His last two film roles in the 1970s were Gordon Stuart in the 1976 thriller “Lipstick” and a demon, Michael Lerman, in “The Sentinel” in 1977.
He co-starred with Dennis Hopper in “The Osterman Weekend” as Joseph Cardone in 1983, which was based on Robert Ludlum’s novel of the same name. The following year, he co-starred with Goldie Hawn as Michael Ransome in “Protocol”.
Christopher played a vampire, Jerry Dandridge, in the 1985 horror film “Fright Night,” nominated for a Saturn Award for Best Actor. In 2011, he made a cameo appearance as Jay Dee in the remake, which shares the name of the original film.
In 1987, he played Prince Humperdinck in “The Princess Bride”, produced by Rob Reiner, and considered Christopher’s most famous role in films. The following year, he played detective Mike Norris in “Child’s Play.”

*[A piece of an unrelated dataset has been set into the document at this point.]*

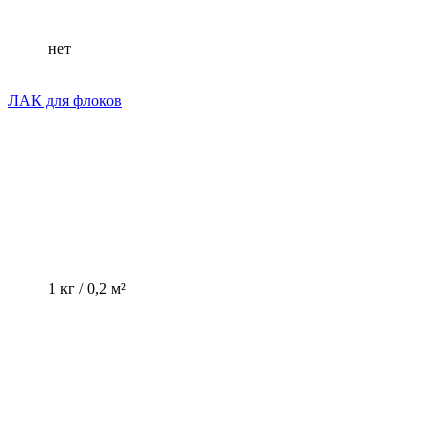
нет
ЛАК для флоков
1 кг / 0,2 м²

In 1991, he played Charles Dexter Ward/Joseph Curwen in “The Resurrected,” a performance that earned him a nomination for the Chainsaw Award for Best Supporting Actor. He voiced the main character, Jack Skellington, in Tim Burton’s 1993 Disney animated film, “The Nightmare Before Christma,” a role he has since reprized in various forms, including in the Capcom sequel “Oogie’s Revenge,” as well as in Disney. /Square video games “Kingdom Hearts” and “Kingdom Hearts II.”
Other reprises have included Disneyland Halloween rides and events such as the Frightfully Fun Parade, Halloween Screams, and the Haunted Mansion Holiday, a three-month overlay in which the actors re-imagined the film—Jack and his friends took control of the mansion and tried during the christmas. In the 1993 film, Christopher Jack spoke out for his lines of speech, but composer Danny Elfman sang for the character. In the video game spin-off ‘Oogie’s Revenge’, Christopher also sang for Jack.
While studying at the Catholic University of America in Washington DC, he met Susan Tomalin. They were married on September 16, 1967, a union that lasted 12 years until they divorced on September 20, 1979. Susan kept Christopher’s surname as she had already starred in several film and television roles and was gaining recognition and reputation.
She never remarried, but she has children, a daughter, Eva Amurri, who is also an actress with Italian filmmaker Franco Amurri, and two sons with fellow actor Tim Robbins, Miles Guthrie Robbins and Jack Henry Robbins. She became a famous actress and has an estimated net worth of more than $50 million as of mid-2020.
On October 4, 1980, Christopher married fashion model Lisa Ann Cooper; they have two daughters and a son together, Stephanie born in 1982, Alexis in 1984 and Michael in 1988. After nine years of marriage, they divorced on January 15, 1989.
On July 22, 1994, he married singer and actress Joanna Gleason, making him the brother-in-law of Richard and Sharon Hill and the son-in-law of Marilyn and Monty Hall.
Christopher and Joanna met in 1991 while they were both performing in the short-lived Broadway musical “Nick & Nora”. They returned to the stage together in 1998 in “Thorn and Bloom”, and they also starred in several films together, including “Edie & Pen” in 1996, “American Perfekt” in 1997 and “Let the Devil Wear Black” in 1999. . .”
In October 2007, they bought a vintage home in Fairfield County, Connecticut.
Chris has dark brown eyes and brown hair, which is graying. He is 1.85 m tall.
Wealth and salary
Christopher’s net worth is estimated at over $5 million, as of mid-2020.